TEKSTFRAGMENT:
----------------

3.De bewijsmotivering

3.1
Het standpunt van de officier van justitie
De officier van justitie heeft zich op het standpunt gesteld dat het ten laste gelegde feit onder parketnummer 08-046412-24 wettig en overtuigend kan worden bewezen. De officier van justitie heeft gerekwireerd tot vrijspraak van de onder parketnummer 08-085736-25 ten laste gelegde feiten.
3.2
Het standpunt van de verdediging
De raadsman heeft zich gerefereerd aan het oordeel van de rechtbank wat betreft de bewezenverklaring van het onder parketnummer 08-046412-24 ten laste gelegde feit. Ten aanzien van de onder parketnummer 08-085736-25 ten laste gelegde feiten heeft de raadsman vrijspraak bepleit.

----------------

OPDRACHTEN:
1: Geef bij elke stelling aan of deze overeenstemt met de bewijsmotivering. Antwoord met ja of nee en citeer letterlijk de woorden uit de bewijsmotivering die de doorslag geven. (a) De officier van justitie acht het feit onder parketnummer 08-046412-24 bewijsbaar. (b) De raadsman heeft vrijspraak bepleit voor het feit onder parketnummer 08-046412-24. (c) De officier van justitie heeft vrijspraak gevorderd voor de feiten onder parketnummer 08-085736-25.
2: Vervolg de bewijsmotivering na de laatste zin.

GEGEVENS:

----------------

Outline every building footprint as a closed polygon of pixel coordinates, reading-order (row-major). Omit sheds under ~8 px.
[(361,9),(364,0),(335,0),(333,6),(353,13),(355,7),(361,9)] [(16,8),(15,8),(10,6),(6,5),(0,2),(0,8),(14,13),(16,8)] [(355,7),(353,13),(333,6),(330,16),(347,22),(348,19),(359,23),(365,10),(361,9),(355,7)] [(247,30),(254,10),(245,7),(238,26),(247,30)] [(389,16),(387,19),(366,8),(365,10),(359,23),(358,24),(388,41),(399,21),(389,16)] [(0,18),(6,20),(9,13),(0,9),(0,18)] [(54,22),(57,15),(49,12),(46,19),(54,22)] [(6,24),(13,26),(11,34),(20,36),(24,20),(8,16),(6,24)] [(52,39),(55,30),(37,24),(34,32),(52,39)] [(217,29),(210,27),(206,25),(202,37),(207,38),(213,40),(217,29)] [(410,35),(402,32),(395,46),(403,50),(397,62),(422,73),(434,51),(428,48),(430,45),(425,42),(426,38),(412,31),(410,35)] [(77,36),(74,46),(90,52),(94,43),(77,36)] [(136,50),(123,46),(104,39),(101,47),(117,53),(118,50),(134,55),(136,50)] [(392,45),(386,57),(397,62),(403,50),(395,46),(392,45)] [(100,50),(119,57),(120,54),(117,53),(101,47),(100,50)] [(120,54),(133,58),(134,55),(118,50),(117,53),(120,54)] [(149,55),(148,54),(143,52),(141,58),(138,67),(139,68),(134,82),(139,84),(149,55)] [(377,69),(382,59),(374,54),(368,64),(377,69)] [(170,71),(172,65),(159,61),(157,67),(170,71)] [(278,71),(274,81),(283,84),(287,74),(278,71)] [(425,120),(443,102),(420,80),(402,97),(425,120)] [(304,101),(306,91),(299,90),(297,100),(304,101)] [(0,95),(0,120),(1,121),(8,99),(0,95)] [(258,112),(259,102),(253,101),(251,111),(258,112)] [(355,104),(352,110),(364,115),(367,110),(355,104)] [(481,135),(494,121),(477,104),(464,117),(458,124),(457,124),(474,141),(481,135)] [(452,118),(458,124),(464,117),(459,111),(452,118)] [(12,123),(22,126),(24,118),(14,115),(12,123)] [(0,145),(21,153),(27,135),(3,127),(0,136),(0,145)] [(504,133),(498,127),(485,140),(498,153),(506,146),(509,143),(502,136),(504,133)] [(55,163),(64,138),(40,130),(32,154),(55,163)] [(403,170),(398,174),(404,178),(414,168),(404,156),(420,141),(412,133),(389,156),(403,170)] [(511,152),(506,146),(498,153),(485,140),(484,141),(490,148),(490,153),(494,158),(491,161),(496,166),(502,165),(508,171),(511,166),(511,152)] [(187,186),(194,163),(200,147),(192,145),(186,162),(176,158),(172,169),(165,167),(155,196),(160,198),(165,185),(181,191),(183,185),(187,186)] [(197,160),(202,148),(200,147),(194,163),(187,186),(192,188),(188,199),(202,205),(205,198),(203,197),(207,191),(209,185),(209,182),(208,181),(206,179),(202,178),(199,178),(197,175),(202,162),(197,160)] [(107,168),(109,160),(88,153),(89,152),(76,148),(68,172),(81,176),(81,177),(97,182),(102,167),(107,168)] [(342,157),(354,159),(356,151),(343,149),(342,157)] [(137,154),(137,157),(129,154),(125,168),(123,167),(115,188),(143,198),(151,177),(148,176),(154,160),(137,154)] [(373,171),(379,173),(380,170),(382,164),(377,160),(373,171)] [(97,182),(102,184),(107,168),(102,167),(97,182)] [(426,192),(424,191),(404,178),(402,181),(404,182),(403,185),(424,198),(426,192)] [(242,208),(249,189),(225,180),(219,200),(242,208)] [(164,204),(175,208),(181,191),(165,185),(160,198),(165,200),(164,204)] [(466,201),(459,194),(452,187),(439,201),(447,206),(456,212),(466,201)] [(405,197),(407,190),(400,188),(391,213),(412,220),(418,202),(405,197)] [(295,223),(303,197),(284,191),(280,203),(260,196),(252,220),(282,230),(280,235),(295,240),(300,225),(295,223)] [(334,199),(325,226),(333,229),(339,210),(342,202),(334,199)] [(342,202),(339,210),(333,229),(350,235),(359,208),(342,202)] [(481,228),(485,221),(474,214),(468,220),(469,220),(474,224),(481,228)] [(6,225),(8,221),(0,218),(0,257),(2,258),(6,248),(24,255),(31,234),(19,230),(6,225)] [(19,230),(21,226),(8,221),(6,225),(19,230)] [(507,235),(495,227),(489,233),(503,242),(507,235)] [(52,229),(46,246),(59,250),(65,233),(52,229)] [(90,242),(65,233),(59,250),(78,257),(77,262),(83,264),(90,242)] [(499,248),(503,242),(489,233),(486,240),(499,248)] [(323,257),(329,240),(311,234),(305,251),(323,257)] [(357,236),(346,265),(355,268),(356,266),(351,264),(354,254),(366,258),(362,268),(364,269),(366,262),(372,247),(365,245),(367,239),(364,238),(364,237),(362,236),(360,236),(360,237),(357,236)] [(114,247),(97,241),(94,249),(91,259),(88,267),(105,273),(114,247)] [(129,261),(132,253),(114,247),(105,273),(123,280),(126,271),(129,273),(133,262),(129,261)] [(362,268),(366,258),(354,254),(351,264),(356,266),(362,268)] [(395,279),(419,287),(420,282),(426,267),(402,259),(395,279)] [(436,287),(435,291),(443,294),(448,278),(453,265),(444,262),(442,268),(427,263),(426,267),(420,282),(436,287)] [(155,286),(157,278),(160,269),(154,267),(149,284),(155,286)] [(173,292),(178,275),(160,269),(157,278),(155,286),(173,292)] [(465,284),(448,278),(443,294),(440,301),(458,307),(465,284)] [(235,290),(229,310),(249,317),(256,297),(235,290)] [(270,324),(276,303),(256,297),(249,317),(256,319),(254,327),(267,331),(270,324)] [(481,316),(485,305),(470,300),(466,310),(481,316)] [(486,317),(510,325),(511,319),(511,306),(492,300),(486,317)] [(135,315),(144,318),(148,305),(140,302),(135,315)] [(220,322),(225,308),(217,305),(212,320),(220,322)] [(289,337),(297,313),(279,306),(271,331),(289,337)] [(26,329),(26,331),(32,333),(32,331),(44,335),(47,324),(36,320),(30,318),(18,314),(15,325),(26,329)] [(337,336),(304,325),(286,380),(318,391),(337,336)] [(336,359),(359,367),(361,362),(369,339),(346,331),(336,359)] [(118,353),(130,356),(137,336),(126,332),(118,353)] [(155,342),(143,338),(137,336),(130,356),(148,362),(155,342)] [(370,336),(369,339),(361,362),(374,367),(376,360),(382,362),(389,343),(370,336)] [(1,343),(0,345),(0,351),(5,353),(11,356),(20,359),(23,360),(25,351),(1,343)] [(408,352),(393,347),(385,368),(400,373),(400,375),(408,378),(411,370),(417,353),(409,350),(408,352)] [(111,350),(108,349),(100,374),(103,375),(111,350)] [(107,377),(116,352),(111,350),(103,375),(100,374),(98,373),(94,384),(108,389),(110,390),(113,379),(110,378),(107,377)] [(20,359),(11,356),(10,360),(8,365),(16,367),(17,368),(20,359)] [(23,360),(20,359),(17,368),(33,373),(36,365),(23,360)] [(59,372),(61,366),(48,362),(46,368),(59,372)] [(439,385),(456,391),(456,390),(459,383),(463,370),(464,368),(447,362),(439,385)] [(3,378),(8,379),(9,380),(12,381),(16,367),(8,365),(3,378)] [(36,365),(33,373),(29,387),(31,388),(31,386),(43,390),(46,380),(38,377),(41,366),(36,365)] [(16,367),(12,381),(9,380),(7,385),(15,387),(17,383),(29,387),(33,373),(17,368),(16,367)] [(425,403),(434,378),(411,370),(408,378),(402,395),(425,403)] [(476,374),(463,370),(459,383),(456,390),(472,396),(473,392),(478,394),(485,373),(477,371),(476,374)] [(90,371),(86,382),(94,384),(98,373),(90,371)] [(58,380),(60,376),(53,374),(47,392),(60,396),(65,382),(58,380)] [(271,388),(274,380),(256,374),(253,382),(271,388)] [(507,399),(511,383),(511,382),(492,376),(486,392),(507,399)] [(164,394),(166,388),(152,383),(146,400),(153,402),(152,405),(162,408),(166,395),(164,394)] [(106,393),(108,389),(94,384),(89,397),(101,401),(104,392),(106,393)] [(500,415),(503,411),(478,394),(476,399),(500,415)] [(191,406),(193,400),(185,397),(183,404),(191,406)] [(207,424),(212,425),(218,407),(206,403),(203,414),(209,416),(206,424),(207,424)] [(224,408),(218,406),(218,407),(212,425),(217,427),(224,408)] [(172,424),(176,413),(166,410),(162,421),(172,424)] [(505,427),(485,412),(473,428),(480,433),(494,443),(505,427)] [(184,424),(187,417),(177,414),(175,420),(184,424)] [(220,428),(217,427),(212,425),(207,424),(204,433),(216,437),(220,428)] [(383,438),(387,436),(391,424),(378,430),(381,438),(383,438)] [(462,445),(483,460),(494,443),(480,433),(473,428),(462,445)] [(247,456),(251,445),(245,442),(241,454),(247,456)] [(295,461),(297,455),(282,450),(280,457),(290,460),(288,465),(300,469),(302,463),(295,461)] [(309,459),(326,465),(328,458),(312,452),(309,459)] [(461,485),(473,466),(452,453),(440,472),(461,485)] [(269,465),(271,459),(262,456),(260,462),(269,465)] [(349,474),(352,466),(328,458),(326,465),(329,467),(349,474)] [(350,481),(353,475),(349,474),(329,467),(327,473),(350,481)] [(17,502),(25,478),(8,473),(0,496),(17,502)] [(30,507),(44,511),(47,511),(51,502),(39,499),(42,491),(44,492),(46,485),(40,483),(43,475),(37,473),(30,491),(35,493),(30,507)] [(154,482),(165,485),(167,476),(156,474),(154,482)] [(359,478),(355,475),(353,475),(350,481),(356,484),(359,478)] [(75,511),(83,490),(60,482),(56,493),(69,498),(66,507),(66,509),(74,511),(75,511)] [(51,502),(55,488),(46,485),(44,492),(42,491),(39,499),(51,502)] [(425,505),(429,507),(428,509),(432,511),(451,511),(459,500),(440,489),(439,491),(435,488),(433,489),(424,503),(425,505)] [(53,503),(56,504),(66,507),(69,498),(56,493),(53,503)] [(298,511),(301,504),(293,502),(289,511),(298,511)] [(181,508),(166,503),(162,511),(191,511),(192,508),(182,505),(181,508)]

----------------

ANTWOORDEN:
1:
(a) Ja: "het ten laste gelegde feit onder parketnummer 08-046412-24 wettig en overtuigend kan worden bewezen".
(b) Nee: "De raadsman heeft zich gerefereerd aan het oordeel van de rechtbank wat betreft de bewezenverklaring van het onder parketnummer 08-046412-24 ten laste gelegde feit".
(c) Ja: "De officier van justitie heeft gerekwireerd tot vrijspraak van de onder parketnummer 08-085736-25 ten laste gelegde feiten".

2:
3.3
Het oordeel van de rechtbank
08-046412-24
De rechtbank komt tot een bewezenverklaring van het ten laste gelegde feit op grond van de volgende bewijsmiddelen, waarbij de rechtbank - nu verdachte dit feit heeft bekend en door of namens hem geen vrijspraak is bepleit - conform artikel 359, derde lid, laatste volzin van het Wetboek van Strafvordering (Sv), zal volstaan met een opgave van de bewijsmiddelen [1] :
  • het proces-verbaal van de terechtzitting van 28 oktober 2025, inhoudende de bekennende verklaring van verdachte;
  • het proces-verbaal van aangifte van [slachtoffer 1] van 24 november 2023, pagina 9-11.
08-085736-25
De rechtbank acht, evenals de officier van justitie en de verdediging, niet bewezen wat aan verdachte onder feit 1 en 2 ten laste is gelegd, zodat zij hem van deze feiten vrijspreekt.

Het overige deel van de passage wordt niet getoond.